GIVEN PROBLEM -
Write out the data word for word, from its first line up to and including the line with "ବଢ଼ାଇବାଲାଗି".

-- DATA FOR THIS TASK start --

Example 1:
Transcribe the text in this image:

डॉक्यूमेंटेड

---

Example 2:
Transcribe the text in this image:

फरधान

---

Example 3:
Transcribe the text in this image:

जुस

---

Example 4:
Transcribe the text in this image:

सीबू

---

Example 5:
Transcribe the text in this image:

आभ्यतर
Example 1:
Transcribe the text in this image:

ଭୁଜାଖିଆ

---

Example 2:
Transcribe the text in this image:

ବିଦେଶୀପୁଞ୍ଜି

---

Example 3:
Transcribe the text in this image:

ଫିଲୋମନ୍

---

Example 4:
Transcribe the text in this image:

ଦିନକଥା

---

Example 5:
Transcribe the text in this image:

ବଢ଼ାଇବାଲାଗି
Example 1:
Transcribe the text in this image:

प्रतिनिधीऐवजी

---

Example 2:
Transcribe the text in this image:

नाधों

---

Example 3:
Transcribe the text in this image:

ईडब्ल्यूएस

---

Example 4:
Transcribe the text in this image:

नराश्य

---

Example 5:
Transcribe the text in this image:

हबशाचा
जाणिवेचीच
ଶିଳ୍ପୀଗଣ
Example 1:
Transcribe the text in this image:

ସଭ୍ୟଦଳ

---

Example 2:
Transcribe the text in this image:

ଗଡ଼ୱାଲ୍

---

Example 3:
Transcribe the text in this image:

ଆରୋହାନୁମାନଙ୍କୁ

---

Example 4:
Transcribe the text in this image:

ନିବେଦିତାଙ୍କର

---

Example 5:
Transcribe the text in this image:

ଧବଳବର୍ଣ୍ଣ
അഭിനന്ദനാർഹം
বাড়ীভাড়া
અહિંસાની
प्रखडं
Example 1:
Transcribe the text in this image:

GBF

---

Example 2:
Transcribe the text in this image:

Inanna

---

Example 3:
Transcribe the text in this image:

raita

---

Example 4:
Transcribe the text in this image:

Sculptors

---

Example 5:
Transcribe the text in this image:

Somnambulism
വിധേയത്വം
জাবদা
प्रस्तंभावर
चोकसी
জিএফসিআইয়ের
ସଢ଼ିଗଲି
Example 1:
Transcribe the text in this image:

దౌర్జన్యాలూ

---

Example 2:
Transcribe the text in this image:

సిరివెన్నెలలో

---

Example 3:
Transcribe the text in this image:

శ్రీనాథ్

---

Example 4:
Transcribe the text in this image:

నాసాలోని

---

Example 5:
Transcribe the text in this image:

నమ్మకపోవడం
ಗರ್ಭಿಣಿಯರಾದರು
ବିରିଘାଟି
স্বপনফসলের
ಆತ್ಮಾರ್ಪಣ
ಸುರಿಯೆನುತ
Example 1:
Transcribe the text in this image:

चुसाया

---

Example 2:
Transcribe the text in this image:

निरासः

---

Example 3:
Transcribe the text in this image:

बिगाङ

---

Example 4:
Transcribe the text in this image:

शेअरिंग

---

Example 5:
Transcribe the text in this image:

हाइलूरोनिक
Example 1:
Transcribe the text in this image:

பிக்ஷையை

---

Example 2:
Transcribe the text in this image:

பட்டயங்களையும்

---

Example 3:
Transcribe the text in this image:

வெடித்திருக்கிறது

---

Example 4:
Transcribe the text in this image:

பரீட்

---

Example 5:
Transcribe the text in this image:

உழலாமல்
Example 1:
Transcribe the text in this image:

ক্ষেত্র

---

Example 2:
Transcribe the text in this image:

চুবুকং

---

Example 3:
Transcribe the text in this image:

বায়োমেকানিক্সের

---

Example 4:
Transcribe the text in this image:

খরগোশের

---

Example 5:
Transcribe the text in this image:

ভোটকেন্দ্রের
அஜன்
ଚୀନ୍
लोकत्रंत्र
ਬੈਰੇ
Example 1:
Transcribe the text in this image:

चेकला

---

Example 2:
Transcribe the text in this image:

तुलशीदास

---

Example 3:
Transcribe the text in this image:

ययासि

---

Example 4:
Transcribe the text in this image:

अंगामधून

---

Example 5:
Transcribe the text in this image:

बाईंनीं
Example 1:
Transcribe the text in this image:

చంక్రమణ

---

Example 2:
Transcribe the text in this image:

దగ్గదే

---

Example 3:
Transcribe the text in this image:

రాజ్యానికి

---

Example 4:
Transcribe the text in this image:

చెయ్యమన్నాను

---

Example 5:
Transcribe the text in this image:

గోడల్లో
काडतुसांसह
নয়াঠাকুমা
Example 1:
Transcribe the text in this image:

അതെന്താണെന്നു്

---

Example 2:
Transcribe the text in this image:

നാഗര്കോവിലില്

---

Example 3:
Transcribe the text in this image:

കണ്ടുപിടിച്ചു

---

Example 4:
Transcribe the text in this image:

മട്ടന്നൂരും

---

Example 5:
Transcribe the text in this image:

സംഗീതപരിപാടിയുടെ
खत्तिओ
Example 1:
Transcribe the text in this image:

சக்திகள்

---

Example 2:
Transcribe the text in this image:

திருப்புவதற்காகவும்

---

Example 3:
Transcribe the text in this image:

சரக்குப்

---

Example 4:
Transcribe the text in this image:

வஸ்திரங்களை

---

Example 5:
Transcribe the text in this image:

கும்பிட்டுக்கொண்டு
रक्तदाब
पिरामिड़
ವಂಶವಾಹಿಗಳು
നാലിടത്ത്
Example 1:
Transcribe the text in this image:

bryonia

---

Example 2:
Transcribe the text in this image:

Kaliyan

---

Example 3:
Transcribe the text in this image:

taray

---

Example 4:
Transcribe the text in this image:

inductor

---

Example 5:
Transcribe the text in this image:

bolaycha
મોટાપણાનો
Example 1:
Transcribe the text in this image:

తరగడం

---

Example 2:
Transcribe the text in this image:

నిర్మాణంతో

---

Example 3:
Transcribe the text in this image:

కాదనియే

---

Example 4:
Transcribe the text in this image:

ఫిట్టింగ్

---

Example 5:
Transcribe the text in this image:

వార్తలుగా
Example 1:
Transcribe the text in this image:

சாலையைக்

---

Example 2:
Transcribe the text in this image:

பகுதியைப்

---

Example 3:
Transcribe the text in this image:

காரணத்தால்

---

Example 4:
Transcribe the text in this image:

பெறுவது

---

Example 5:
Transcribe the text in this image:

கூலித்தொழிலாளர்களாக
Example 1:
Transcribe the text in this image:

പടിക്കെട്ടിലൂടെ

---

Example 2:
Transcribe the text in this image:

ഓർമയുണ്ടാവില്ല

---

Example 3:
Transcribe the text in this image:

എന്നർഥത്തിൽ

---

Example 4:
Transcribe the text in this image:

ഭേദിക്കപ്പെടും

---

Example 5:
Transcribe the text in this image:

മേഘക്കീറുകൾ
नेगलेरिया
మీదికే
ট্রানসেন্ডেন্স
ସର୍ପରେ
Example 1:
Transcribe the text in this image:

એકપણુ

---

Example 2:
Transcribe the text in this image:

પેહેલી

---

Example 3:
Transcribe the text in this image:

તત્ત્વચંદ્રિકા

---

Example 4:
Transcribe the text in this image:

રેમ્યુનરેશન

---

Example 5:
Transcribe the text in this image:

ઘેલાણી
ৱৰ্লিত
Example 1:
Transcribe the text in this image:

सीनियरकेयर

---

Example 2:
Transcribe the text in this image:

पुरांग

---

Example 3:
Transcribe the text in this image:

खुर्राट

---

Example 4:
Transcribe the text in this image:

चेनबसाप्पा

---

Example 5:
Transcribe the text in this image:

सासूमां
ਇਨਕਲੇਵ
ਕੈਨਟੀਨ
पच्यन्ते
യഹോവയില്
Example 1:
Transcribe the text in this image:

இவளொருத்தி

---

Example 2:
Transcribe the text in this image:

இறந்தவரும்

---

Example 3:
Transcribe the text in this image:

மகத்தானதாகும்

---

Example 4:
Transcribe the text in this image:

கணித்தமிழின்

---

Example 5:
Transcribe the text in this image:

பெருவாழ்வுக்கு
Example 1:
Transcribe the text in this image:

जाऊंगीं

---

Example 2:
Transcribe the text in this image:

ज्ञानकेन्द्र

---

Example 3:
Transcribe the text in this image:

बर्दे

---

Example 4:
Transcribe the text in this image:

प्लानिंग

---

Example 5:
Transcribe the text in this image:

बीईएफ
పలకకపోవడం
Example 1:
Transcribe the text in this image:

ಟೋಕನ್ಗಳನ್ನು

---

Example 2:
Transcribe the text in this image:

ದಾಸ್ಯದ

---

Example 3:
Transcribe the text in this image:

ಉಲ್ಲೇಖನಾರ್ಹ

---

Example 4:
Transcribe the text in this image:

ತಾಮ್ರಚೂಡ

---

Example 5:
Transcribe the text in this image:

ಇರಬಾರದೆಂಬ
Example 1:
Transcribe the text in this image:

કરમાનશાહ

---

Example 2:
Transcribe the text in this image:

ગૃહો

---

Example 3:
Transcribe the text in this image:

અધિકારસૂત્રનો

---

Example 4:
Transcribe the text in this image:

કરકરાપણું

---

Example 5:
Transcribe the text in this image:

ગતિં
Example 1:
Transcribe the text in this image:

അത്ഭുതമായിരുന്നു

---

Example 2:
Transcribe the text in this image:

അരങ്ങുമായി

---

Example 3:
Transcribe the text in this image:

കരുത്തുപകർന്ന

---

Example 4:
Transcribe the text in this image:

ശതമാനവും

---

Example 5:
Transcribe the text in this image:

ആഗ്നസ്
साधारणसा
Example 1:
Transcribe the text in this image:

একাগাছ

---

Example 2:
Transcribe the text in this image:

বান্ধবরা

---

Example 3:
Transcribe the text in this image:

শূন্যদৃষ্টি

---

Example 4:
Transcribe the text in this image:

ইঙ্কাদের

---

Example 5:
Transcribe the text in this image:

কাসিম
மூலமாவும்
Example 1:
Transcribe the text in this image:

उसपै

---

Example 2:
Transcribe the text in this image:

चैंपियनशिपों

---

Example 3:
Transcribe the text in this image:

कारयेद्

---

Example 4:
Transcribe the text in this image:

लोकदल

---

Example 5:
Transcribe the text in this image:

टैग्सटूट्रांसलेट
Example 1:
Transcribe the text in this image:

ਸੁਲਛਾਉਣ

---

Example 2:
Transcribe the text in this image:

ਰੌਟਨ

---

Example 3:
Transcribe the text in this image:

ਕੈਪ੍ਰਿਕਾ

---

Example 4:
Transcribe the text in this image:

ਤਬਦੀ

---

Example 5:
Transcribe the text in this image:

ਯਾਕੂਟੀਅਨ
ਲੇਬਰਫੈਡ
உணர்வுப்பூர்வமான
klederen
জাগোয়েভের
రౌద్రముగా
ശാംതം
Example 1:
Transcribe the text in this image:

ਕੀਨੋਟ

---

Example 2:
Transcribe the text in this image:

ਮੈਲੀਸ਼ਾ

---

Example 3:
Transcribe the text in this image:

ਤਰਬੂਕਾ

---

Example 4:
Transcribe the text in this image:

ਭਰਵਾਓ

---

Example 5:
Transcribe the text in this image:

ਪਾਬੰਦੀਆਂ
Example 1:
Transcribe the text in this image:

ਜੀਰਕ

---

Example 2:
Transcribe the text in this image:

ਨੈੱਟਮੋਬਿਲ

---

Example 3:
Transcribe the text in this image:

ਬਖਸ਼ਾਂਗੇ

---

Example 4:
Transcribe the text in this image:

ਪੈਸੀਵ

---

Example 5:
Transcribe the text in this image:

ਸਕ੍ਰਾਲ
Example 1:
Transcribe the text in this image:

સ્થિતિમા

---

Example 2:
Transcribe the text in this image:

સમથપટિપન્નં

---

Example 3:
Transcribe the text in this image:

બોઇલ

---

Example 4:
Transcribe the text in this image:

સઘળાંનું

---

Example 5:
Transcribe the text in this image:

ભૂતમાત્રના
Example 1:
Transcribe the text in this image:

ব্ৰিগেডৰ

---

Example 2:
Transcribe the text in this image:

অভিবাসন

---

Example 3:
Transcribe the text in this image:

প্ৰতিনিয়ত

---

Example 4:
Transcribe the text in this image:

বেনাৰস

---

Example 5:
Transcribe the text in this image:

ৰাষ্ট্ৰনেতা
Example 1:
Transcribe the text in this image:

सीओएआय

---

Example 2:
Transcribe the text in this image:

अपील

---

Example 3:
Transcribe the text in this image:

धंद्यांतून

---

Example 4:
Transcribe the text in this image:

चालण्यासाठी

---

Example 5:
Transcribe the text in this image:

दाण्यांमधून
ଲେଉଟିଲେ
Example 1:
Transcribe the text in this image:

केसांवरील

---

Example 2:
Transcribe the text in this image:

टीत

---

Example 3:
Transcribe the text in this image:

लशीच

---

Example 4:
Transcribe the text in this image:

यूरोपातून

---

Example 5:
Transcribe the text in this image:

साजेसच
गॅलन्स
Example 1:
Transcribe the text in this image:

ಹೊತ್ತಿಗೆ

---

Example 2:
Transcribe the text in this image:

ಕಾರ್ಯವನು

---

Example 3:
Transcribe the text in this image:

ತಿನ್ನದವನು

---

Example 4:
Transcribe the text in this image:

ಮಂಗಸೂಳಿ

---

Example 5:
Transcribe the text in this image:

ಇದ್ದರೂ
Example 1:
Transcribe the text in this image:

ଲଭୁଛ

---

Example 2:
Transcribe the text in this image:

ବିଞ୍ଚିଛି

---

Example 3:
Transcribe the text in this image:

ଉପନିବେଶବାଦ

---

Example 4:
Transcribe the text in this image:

-- DATA FOR THIS TASK end --

SOLUTION TO THE PROBLEM -
Example 1:
Transcribe the text in this image:

डॉक्यूमेंटेड

---

Example 2:
Transcribe the text in this image:

फरधान

---

Example 3:
Transcribe the text in this image:

जुस

---

Example 4:
Transcribe the text in this image:

सीबू

---

Example 5:
Transcribe the text in this image:

आभ्यतर
Example 1:
Transcribe the text in this image:

ଭୁଜାଖିଆ

---

Example 2:
Transcribe the text in this image:

ବିଦେଶୀପୁଞ୍ଜି

---

Example 3:
Transcribe the text in this image:

ଫିଲୋମନ୍

---

Example 4:
Transcribe the text in this image:

ଦିନକଥା

---

Example 5:
Transcribe the text in this image:

ବଢ଼ାଇବାଲାଗି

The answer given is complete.